Reading text:
□ □ □
Patients arrived at the Outpatient Hypertension Clinic, after an overnight fast, at 8.00 am. In the first day they underwent the clinical procedures according to the following schedule: (a) measurement of BP at rest; (b) venous sampling for biochemical analysis; (c) two-dimensionally targeted M-mode echocardiographic assessment; (d) carotid ultrasound imaging; (e) measurement of BP during a 3-min isometric exercise; and (f) start of 24-h BP monitoring.

The day after patients returned to the outpatient clinic to undress the ABP monitor. Protocol of the study was approved by the local Institutional Ethical Committee.

Statistical analysis

Data were stored and analysed by SPSS statistical package. Data are expressed as mean ± standard deviation (M ± s.d.) in the text and in the tables, and as M ± SE in the figures. Normally distributed variables were compared by one-way analysis of variance with Tukey's multiple comparisons, and categorical ones by χ2 test. A P value of 0.05 was considered significant.


Seventy-three patients with sustained arterial hypertension, age range 17–64 years, entered the study. The patients were divided, retrospectively, into tertiles according to their serum cholesterol levels. The tertiles comprised (a) patients with cholesterol below 5.172 mmol/L, (b) those with cholesterol between 5.172 and 5.922 mmol/L, and (c) patients with serum cholesterol above 5.922 mmol/L.

As shown in Table 1 these groups were similar for age, sex, BMI and smoking habit; also BP levels, both at rest and during 24-h monitoring, were similar in the tertiles.

Table 1 Age, sex, body mass index, smoking habits, blood pressure (BP), heart rate and metabolic parameters in 73 patients with hypertension recently discovered and never treated, divided according to tertiles of serum cholesterol levels

BP response to sympathetic stimulation by a 3 min handgrip showed the systolic and diastolic BP increase during the test to be significantly more pronounced in hypertensive patients with high cholesterol levels than in the first subgroup (systolic BP (SBP) increase 16 ± 7, 28 ± 12, 30 ± 13 mm Hg, P < 0.01; diastolic BP (DBP) increase 12 ± 4, 19 ± 10, 23 ± 10 mm Hg, P < 0.01, mean BP (MBP) increase 14 ± 4, 22 ± 10, 26 ± 10 mm Hg, P < 0.01) (Figure 1), without difference in heart rate (HR) (7.8 ± 6, 9.4 ± 8, 9.3 ± 6 beats per min).
□ □ □
Task to carry out: Please write out the part of the hypertension study text between "Seventy-three patients with" and "cholesterol above 5.922 mmol/L.", inclusive.
□ □ □
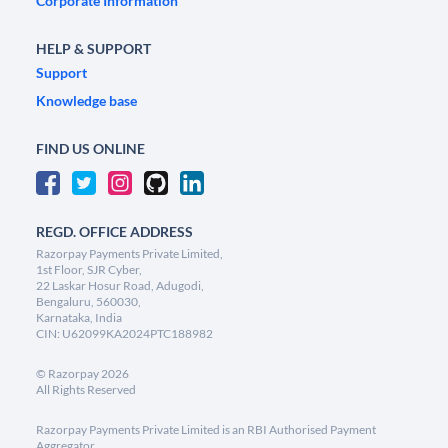
Corporate Information
HELP & SUPPORT
Support
Knowledge base
FIND US ONLINE
REGD. OFFICE ADDRESS
Razorpay Payments Private Limited,
1st Floor, SJR Cyber,
22 Laskar Hosur Road, Adugodi,
Bengaluru, 560030,
Karnataka, India
CIN: U62099KA2024PTC188982
©
Razorpay
2026
All Rights Reserved
Razorpay Payments Private Limited is an RBI Authorised Payment
Aggregator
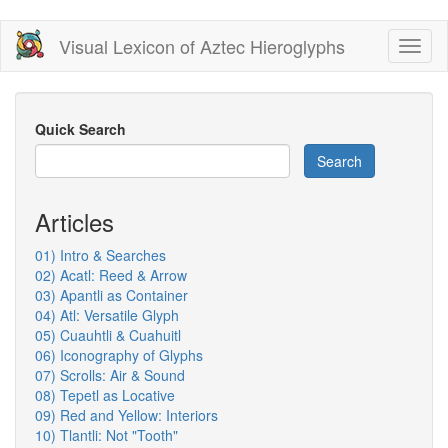
Skip
Visual Lexicon of Aztec Hieroglyphs
Toggl
to
naviga
main
content
Quick Search
Search
Articles
01) Intro & Searches
02) Acatl: Reed & Arrow
03) Apantli as Container
04) Atl: Versatile Glyph
05) Cuauhtli & Cuahuitl
06) Iconography of Glyphs
07) Scrolls: Air & Sound
08) Tepetl as Locative
09) Red and Yellow: Interiors
10) Tlantli: Not "Tooth"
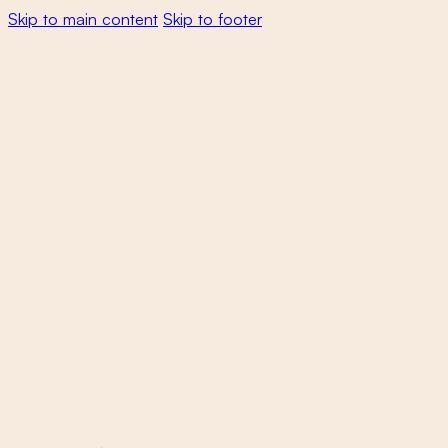
Skip to main content
Skip to footer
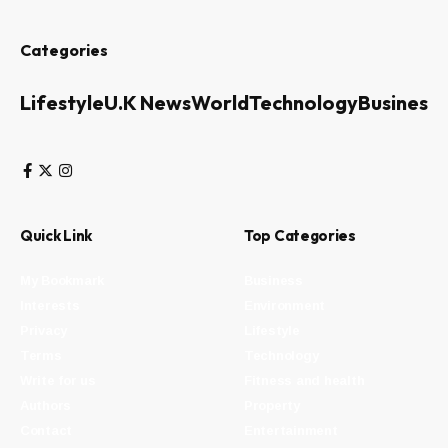
Categories
Lifestyle
U.K News
World
Technology
Business
Quick Link
Top Categories
My Bookmark
Business
Interests
Environment
Privacy
Lifestyle
Terms
Technology
Write for us
Fitness and health
Authors
Property
Contact
Entertainment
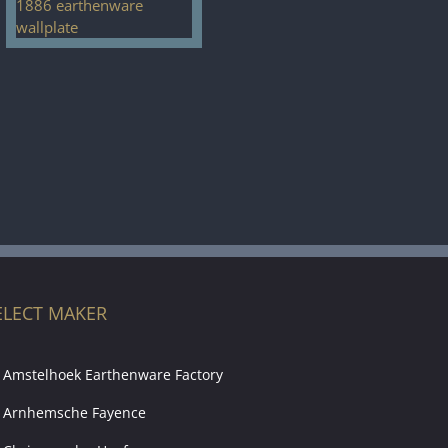
ELECT MAKER
Amstelhoek Earthenware Factory
Arnhemsche Fayence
□ □ □
Answer to the problem:
Seventy-three patients with sustained arterial hypertension, age range 17–64 years, entered the study. The patients were divided, retrospectively, into tertiles according to their serum cholesterol levels. The tertiles comprised (a) patients with cholesterol below 5.172 mmol/L, (b) those with cholesterol between 5.172 and 5.922 mmol/L, and (c) patients with serum cholesterol above 5.922 mmol/L.